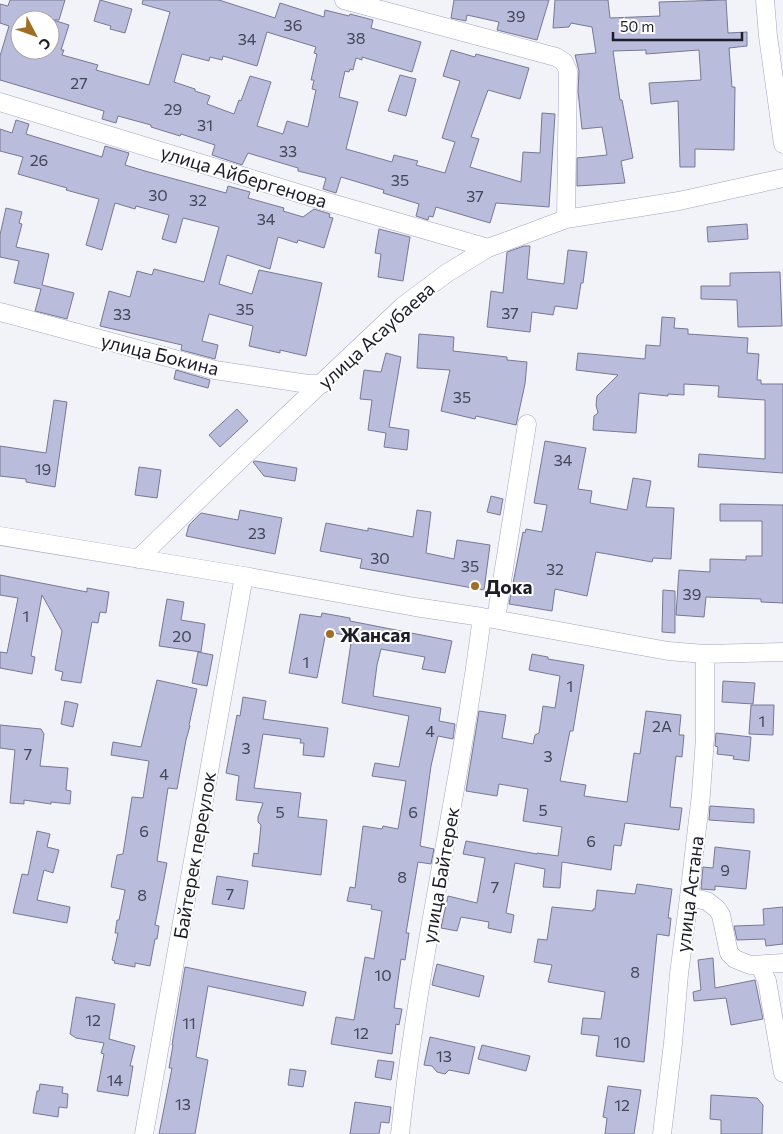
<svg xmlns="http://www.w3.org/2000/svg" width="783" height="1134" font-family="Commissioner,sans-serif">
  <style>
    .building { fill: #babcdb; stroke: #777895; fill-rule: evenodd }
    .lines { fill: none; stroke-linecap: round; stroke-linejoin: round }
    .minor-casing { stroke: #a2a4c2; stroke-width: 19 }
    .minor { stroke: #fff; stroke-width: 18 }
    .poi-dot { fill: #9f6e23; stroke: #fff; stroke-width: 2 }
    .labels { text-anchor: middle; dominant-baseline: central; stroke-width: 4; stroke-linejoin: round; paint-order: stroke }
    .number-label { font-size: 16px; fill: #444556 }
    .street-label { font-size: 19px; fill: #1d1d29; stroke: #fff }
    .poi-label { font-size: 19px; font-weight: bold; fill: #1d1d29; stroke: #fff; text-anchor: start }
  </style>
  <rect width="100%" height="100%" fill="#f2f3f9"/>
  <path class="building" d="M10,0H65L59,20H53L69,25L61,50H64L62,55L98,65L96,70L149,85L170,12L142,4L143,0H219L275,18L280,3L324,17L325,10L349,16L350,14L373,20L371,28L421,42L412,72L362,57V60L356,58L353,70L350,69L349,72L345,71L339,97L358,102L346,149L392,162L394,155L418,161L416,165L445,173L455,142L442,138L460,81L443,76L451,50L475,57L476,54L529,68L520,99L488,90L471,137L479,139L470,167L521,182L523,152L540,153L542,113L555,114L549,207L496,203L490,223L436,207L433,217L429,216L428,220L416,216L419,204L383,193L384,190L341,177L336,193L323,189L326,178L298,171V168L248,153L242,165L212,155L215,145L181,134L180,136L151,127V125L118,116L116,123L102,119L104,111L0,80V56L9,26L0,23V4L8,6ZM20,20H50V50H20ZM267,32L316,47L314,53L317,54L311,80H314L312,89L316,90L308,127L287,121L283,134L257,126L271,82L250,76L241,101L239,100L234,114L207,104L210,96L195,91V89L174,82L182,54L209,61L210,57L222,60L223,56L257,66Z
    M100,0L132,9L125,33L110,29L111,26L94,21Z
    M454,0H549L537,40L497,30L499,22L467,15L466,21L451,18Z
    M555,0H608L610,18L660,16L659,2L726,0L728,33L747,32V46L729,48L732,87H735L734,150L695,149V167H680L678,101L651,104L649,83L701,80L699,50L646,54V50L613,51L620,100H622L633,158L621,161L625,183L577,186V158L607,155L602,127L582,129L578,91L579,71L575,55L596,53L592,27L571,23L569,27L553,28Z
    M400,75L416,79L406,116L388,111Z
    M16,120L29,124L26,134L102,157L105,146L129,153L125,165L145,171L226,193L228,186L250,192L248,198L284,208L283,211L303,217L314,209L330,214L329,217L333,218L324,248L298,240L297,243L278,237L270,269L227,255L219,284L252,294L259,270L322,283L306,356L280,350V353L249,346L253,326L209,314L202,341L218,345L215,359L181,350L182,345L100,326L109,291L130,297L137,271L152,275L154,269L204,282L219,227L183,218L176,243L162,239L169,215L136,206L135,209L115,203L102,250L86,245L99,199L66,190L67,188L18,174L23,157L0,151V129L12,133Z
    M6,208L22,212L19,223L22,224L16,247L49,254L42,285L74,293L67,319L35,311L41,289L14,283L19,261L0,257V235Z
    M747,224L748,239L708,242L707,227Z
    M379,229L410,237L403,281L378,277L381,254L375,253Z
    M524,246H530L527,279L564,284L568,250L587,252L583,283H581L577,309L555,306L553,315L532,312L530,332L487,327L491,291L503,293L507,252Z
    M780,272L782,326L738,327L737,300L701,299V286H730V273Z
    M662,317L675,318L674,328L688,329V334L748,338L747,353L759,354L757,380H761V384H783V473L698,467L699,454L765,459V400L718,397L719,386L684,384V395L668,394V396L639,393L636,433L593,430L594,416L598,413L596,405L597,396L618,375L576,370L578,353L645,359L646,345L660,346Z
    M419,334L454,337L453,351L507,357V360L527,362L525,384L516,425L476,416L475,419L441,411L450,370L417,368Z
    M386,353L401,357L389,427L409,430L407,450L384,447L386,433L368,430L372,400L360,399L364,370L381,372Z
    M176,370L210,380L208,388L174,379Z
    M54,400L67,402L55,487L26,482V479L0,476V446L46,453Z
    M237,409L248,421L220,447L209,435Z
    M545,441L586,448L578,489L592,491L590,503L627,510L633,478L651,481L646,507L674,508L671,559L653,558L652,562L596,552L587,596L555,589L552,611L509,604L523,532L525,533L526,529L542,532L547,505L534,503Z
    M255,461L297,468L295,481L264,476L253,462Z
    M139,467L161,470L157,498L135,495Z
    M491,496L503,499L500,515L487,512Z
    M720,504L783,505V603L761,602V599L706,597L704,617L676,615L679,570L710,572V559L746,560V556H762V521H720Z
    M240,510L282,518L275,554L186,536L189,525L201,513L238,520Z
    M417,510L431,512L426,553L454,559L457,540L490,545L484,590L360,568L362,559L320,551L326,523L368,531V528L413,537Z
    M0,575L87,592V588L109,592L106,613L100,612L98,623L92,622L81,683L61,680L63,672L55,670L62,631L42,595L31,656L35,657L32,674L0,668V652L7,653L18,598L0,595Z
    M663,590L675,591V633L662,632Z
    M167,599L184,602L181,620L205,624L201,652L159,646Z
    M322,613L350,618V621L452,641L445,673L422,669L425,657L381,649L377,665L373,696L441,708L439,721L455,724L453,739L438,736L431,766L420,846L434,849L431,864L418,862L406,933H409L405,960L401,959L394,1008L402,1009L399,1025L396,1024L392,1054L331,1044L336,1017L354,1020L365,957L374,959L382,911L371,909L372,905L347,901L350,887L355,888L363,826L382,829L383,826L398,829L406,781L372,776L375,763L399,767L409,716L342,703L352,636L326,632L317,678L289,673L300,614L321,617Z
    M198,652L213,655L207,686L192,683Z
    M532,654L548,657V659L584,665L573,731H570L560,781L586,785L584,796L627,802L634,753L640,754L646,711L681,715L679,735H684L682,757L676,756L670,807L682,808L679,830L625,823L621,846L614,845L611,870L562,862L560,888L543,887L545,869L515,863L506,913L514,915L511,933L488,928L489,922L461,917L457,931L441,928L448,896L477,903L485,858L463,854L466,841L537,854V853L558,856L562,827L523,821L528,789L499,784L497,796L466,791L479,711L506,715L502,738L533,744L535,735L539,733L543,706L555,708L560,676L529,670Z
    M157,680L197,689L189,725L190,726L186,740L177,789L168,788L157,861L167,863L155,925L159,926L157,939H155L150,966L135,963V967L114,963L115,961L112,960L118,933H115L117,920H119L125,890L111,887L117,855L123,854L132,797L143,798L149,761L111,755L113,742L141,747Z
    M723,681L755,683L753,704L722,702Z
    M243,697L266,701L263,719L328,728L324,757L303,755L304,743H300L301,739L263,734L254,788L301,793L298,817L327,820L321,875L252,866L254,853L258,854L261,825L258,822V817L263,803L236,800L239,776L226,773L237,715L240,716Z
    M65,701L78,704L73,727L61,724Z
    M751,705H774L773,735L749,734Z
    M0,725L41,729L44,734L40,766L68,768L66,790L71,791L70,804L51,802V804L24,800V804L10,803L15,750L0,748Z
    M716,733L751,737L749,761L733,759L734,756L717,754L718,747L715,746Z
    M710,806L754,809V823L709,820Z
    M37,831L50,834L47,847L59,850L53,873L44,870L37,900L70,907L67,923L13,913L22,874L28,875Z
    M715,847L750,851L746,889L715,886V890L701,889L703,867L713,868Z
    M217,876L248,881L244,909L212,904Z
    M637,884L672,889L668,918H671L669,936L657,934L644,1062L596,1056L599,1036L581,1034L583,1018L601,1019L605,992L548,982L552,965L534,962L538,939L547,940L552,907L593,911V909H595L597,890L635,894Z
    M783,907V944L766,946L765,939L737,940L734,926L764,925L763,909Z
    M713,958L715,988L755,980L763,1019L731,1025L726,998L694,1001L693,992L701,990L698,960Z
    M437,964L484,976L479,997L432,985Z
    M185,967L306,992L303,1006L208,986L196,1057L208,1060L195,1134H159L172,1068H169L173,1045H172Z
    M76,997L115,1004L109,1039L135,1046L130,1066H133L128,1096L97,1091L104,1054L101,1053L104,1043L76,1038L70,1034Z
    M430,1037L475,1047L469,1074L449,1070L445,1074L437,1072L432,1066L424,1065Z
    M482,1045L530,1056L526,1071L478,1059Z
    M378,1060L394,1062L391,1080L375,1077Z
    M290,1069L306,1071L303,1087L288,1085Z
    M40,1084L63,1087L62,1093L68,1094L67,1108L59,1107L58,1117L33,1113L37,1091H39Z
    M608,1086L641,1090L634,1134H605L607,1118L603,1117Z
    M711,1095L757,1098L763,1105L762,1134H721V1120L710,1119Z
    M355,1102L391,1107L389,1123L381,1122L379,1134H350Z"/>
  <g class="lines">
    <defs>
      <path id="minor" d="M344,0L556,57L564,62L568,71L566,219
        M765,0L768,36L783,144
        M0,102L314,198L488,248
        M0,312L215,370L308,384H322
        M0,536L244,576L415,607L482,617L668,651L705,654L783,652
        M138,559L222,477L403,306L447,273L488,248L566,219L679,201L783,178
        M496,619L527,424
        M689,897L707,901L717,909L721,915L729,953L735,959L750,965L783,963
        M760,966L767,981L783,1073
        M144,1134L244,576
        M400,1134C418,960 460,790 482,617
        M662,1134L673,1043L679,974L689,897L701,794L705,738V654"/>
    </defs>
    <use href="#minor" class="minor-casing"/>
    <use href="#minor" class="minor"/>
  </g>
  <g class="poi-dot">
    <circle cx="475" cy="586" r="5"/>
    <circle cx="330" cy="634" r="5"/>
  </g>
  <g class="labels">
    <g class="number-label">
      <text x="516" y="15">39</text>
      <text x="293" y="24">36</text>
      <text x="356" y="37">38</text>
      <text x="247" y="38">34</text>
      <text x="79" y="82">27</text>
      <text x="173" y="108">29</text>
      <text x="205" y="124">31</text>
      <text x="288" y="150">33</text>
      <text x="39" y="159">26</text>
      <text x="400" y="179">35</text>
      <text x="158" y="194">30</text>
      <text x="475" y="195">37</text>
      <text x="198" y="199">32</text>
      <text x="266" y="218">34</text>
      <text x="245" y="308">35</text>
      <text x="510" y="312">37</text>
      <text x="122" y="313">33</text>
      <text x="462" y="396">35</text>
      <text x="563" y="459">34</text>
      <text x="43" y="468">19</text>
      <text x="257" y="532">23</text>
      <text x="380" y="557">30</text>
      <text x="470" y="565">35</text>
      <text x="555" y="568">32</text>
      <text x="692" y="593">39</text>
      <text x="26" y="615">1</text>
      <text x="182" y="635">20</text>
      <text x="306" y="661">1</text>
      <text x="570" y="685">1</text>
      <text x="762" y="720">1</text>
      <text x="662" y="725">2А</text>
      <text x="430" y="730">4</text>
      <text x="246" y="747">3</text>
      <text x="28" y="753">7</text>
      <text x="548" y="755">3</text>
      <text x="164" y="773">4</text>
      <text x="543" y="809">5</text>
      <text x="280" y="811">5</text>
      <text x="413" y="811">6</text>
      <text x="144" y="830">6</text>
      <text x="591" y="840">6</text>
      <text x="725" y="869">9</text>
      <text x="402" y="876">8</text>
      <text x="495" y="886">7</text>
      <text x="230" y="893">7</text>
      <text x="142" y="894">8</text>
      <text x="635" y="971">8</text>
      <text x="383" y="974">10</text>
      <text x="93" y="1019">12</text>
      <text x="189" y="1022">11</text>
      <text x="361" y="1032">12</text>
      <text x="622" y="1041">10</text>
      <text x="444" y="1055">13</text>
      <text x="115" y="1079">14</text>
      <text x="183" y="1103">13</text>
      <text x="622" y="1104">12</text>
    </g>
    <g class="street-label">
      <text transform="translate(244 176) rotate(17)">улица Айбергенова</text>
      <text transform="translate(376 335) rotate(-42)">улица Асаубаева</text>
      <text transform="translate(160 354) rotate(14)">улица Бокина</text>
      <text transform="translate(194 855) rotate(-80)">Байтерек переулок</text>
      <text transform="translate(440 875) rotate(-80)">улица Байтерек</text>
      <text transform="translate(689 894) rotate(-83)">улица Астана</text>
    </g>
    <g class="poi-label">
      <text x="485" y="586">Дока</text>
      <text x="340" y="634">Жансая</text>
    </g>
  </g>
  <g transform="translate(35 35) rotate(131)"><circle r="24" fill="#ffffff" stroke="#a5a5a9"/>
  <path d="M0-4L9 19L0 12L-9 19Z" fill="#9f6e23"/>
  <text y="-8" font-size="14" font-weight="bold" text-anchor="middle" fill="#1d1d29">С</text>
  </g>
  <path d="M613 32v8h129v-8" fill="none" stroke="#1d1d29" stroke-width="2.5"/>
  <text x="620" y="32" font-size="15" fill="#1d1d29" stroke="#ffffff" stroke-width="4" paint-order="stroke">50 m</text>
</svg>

YOUR INSTRUCTIONS:
Where a line of the data includes the string "labels", list that line.

ANSWER BELOW:
    .labels { text-anchor: middle; dominant-baseline: central; stroke-width: 4; stroke-linejoin: round; paint-order: stroke }
  <g class="labels">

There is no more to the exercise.